4.3.2. Schachtwände

Schachtwände zur Abtrennung von Leitungsschächten können mit KS-Mauerwerk ohne Probleme verschlossen werden. Sie sind in der Regel nicht tragende Wände, die nach Abschluss der Installationsarbeiten gesetzt werden. Wichtig ist hierbei zu klären, welche haustechnischen Anlagen – Kabel, Rohre, Lüftung – in dem Schacht verlaufen und ob die Brandschutzmaßnahmen horizontal mittels Abschottung oder vertikal mittels qualifizierten Schachtwänden erstellt werden. Durchführungen durch die Wände sind entweder mit Abschottungsmaßnahmen nach abZ oder gemäß Leitungsanlagen-Richtlinie (LAR) zu verschließen, siehe Abschnitt 4.3.3. Bei Lüftungsleitungen, die mit einer Brandschutzklappe aus dem Schacht geführt werden, sind die Schachtwände, insbesondere die erforderliche Dicke, in Abhängigkeit von der tatsächlichen Brandschutzklappe festzulegen. In Abhängigkeit vom Fabrikat und damit von der allgemeinen bauaufsichtlichen Zulassung (abZ) der Brandschutzklappe bzw. CE gekennzeichneten Klappe variieren die Anforderungen an die Wand hinsichtlich Dicke und Feuerwiderstandsklasse.
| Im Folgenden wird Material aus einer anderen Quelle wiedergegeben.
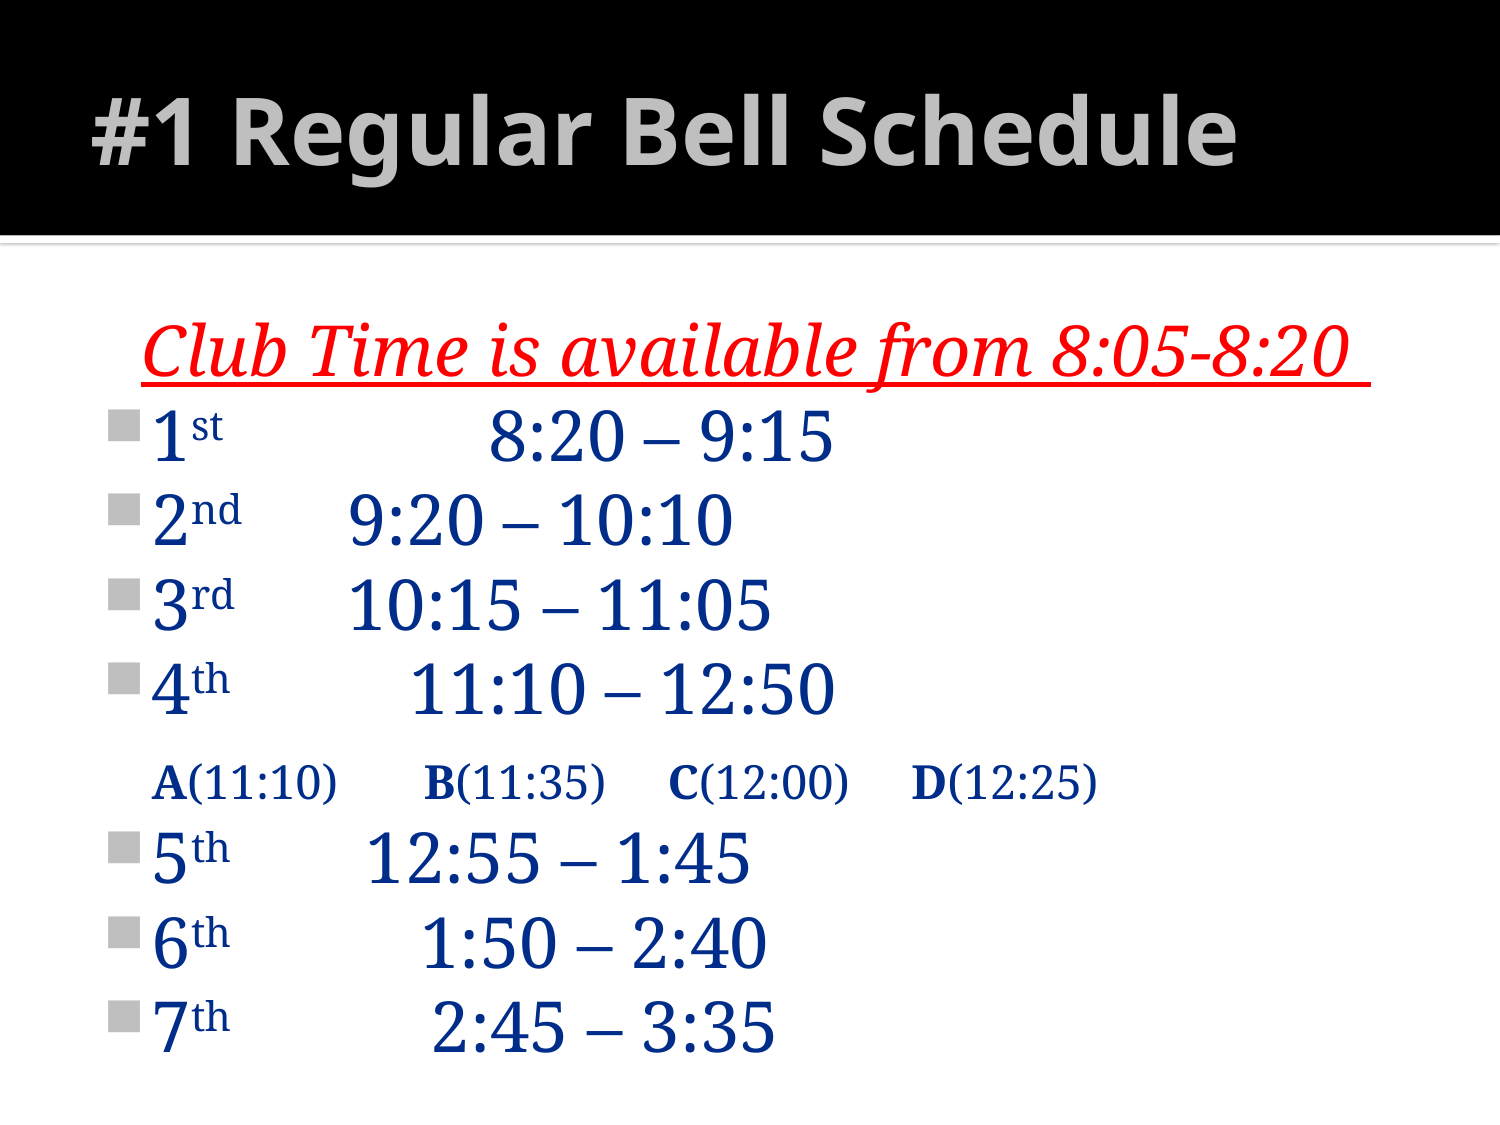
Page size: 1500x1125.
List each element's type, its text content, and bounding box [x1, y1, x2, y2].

Alternativ werden Kabelanlagen separat vor den Wänden angeordnet und dann mit nachgewiesenen Schachtwänden abgeschottet. Sie können auch mit nicht tragenden Kalksandsteinwänden der entsprechenden Feuerwiderstandsklasse verschlossen werden, in die ggf. Feuerschutzabschlüsse – z.B. T 30- bzw. T 90-Türen oder -Klappen – eingebaut werden. Die Feuerwiderstandsklasse der Abschlüsse hängt von der Gebäudeklasse ab sowie von der Planung offen durchgehender Schächte durch alle Geschosse oder geschossweise horizontaler Abschottung.

Insbesondere in Rettungswegen – Fluren und Treppenräumen ist auf die brandschutztechnisch richtige Ausführung zu achten, da in der Regel die Forderung besteht, dass nur nichtbrennbare Baustoffe bzw. Wandverkleidungen eingesetzt werden. In diesem Bereich wurden durch die neuen Muster-Richtlinien für Leitungsanlagen die brandschutztechnischen Anforderungen teilweise erhöht, d.h. der offene Einbau von elektrischen Kabeln ist, ausgenommen für direkte Beleuchtung, untersagt, siehe auch Abschnitt 4.9.

Im Bereich von Sonderbauten, z.B. Hotels, Verkaufsstätten etc., gibt es häufig Probleme, da Installationsschächte und deren Revisionsöffnungen, auch zu Sanitäreinrichtungen, überwiegend in Fluren angeordnet werden. Bei rechtzeitiger Planung lassen sich derartige Installationsschächte jedoch problemlos und fachgerecht ohne Mehraufwand errichten. Dies gilt besonders für den Mauerwerksbau.